The US never promised Syria’s Kurds that it would help them build an autonomous state, Defense Secretary Mark Esper has insisted, despite years of hints to the contrary. So much for the birth pangs of that New Middle East…
Esper told reporters on Friday:
“Nowhere, at no point in time did we tell the Kurds, we will assist you in establishing an autonomous Kurdish state in Syria, nor would we fight against the longstanding ally Turkey on your behalf.
“We live up to our obligations, and our obligation, our agreement, our understanding with the Kurds was this: that we would work together to fight in Syria to defeat ISIS.“
But now that ISIS has been declared dead almost as many times as its late leader Baghdadi, is it game over for the US-Kurdish partnership?
Esper’s words no doubt came as a shock to anyone expecting a continuation of the Assad-Must-Go policies of the Obama administration, in which it was understood that the Kurdish Syrian Democratic Forces would be rewarded for doing their part to overthrow Syrian President Bashar Assad with their own semi-sovereign state à la Iraqi Kurdistan. US media have long sung the praises of ‘Rojava’ as some sort of feminist utopia, but this “brave social experiment” is now imperiled by the Trump administration’s stubborn refusal to continue waging a war it has all but lost in Syria.
The SDF provided an ideal anti-Assad proxy through which the US could occupy resource-rich areas of Syria, an occupation which would otherwise be considered illegal under international law. But when the US began pulling out of northeast Syria back in September, leaving the surprised Kurds at the mercy of Turkish forces that view them as terrorists, the Kurds were forced to beg the same Assad government they had decried as the devil incarnate while the US was still propping them up for protection. They ultimately swallowed their pride and worked out an arrangement with Syrian and Russian forces along the Turkish border, but this was not the deal they thought they’d made with the US.
The Kurds had good reason to expect a state in return for doing the US’ bidding for so many years. Ever since then-Secretary of State Condoleezza Rice rapturously described the fallout from Washington’s destabilization of the region as the “birth pangs of a new Middle East” in 2006, the game plan has been out in the open: “we have to be certain that we’re pushing forward to the new Middle East, not going back to the old Middle East.” Never mind that the residents of that old Middle East might prefer their homelands un-bombed, their borders in the same place, or their family members still alive – when the Pentagon’s redecorating crew shows up in your country, saying “no” isn’t an option.

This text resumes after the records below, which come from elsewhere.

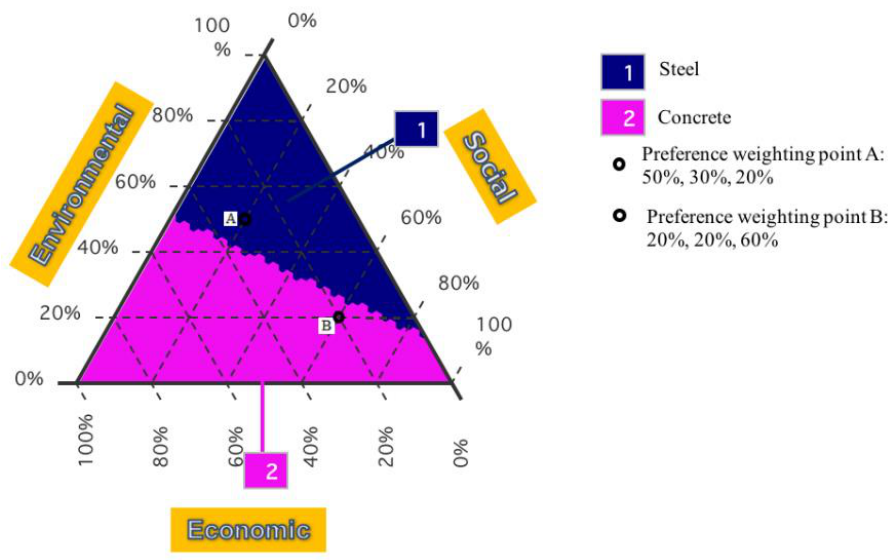
Figure 9. Dominance area of the two frames in mixing triangle.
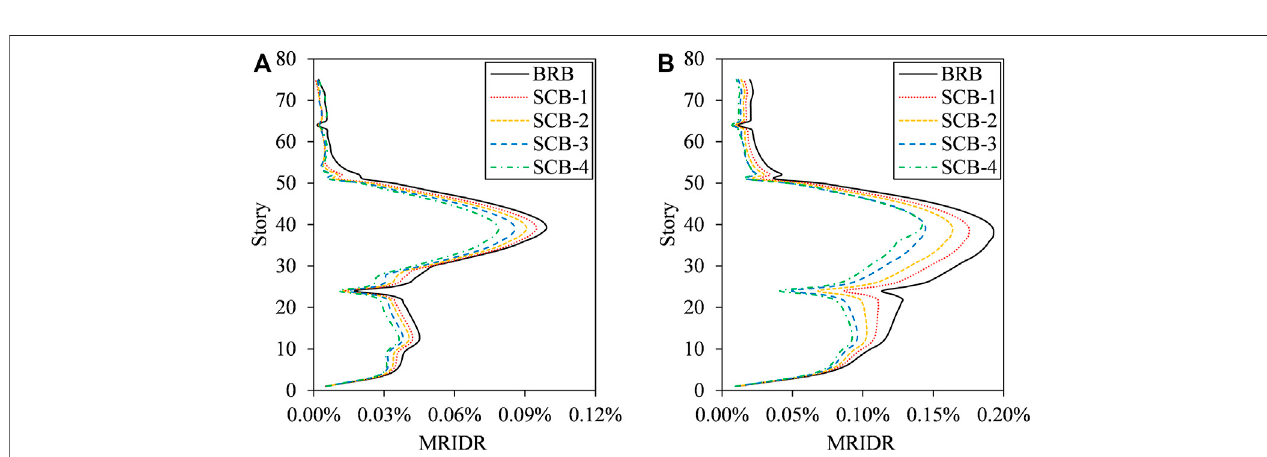
FIGURE 14 | Comparison of distribution of MRIDR of study cases. (A) PGA = 400 cm/s 2 . (B) PGA = 510 cm/s 2 .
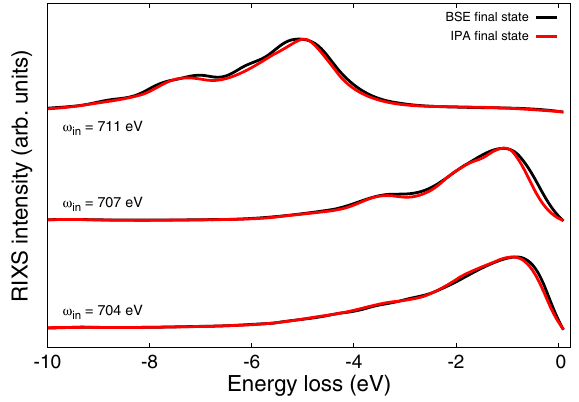
FIG. 12. RIXS spectra calculated using the full Kramers- Heisenberg formula by Eq. (8). Intermediate-state excitonic interactions are treated at the BSE level, while final-state excitonic interactions are evaluated either with the BSE kernel (black curves) or at the independent particle level (red curves). For all sets of curves, the intermediate (final) state HWHM broadening is 0.20 eV (0.36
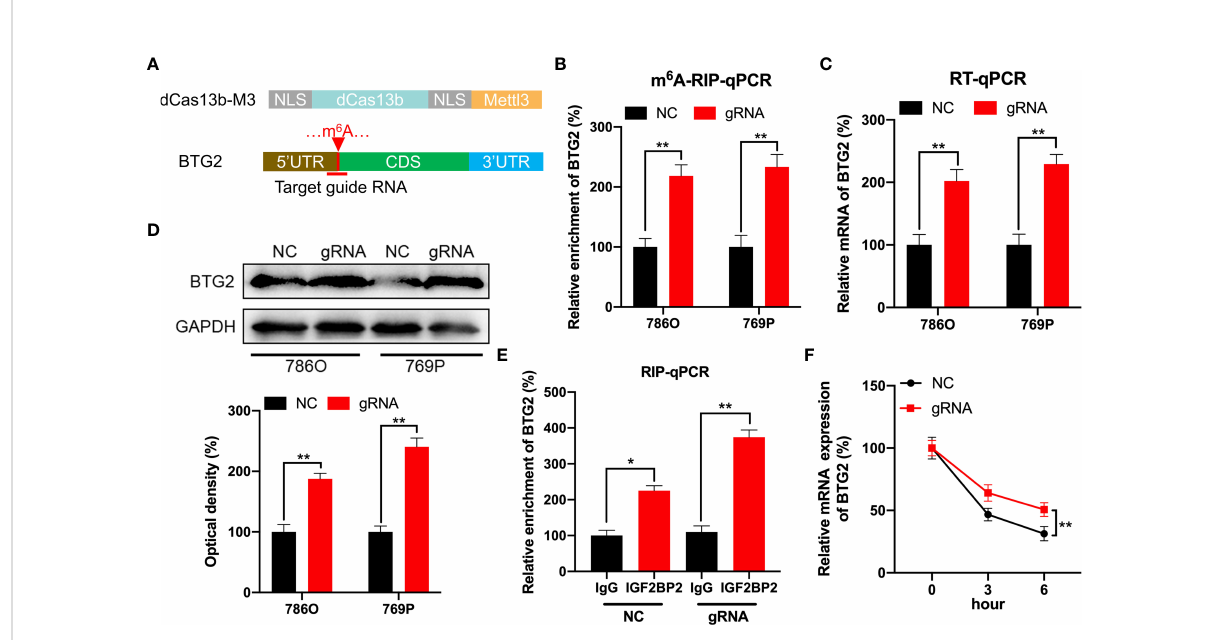
FIGURE 5 CRISPR/dCas13b-METTL3 speci fi cally targets m 6 A methylation of BTG2 to regulate its expression. (A) Positions of m 6 A sites within BTG2 mRNA along with target guide RNA regions. (B – D) . The m 6 A (B) , mRNA (C) and protein levels (D) of BTG2 in RCC cells transfected with dCas13b-M3 combined with gRNA control or gRNA for BTG2, respectively. (E) A RIP-qPCR analysis of BTG2 mRNA is performed by using antibodies against IGF2BP2 on 786O cells transfected with dCas13b-M3 combined with gRNA control or gRNA for BTG2, respectively. (F) The mRNA expression levels of BTG2 in 786O cells transfected with dCas13b-M3 combined with gRNA control or gRNA for BTG2 and treatment with ActD for indicated times. * P<0.05, **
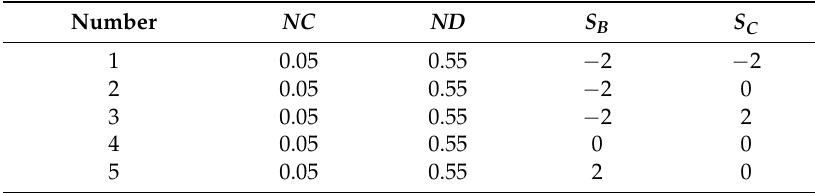
Table 1. Loading parameter values with different blade loading slope ( NC and ND are the first and second interaction point between the straight line and the parabolic line respectively. S B and S C are the slope of the straight line at band and crown respectively).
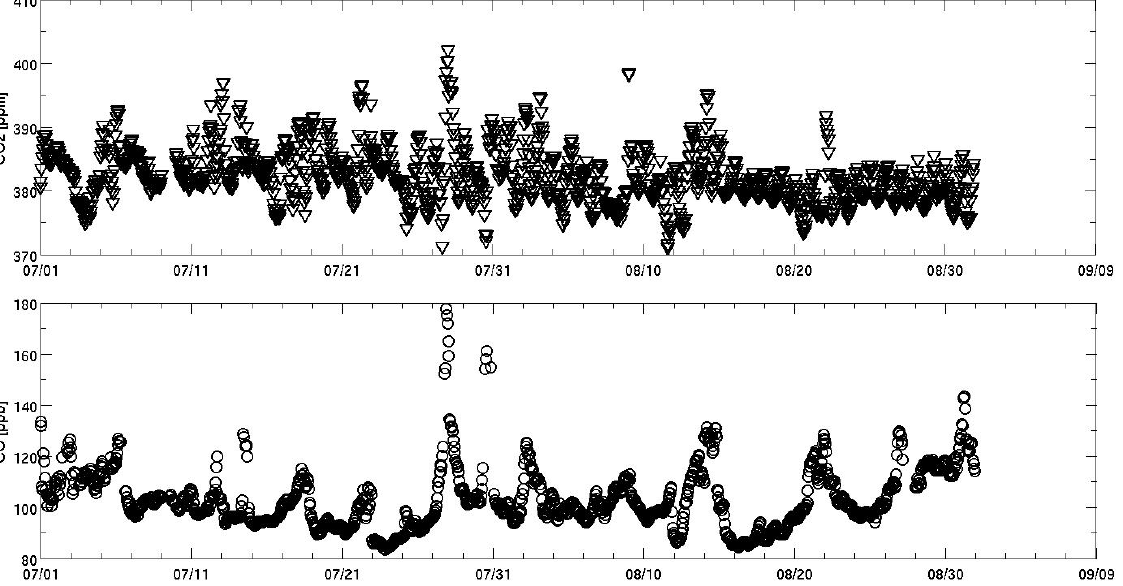
Figure 3. Time series of CO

“Greater Kurdistan” encompasses oil-rich regions of Iraq, Syria, Turkey, and Iran, forming a hypothetical (for now) state amid a thoroughly balkanized Middle East that dovetails perfectly with the foreign policy aims of the US, Israel and the Gulf monarchies. Abandoning the Greater Kurdistan project lays the groundwork for the mending of relations between the US and Turkey, which for obvious reasons doesn’t fancy having chunks of its neighbors’ territory broken off and given to a group it considers to be terrorists, and indeed, abandoning the effort to construct a “new Middle East” creates a happy ending for nearly everyone in the region, except Israel and the Gulf monarchies. Until Trump spoiled everyone’s fun with his insistence on pulling out of Syria, there was much support in the US foreign policy community for busting the country up into ethnic enclaves – always presented as a last resort, of course.
While the shower of rotten vegetables the Kurds gave the retreating American troops no doubt did little to endear them to Washington, the Trump administration’s mind was clearly made up to abandon its predecessors’ Greater Kurdistan project for the time being long before the pullout was announced. The US still supports the SDF verbally, and they’re still “helping” US soldiers keep Syrian oil out of the hands of Damascus. There’s even the hope that if they behave themselves they’ll get that autonomous state after all. But Esper has made it clear that the expansive (and cannily vague) promises of previous administrations – never, it must be noted, written out in the form of signed contracts – dangling a homeland in front of the stateless people after “the birth pangs of a new Middle East” had settled down are a thing of the past.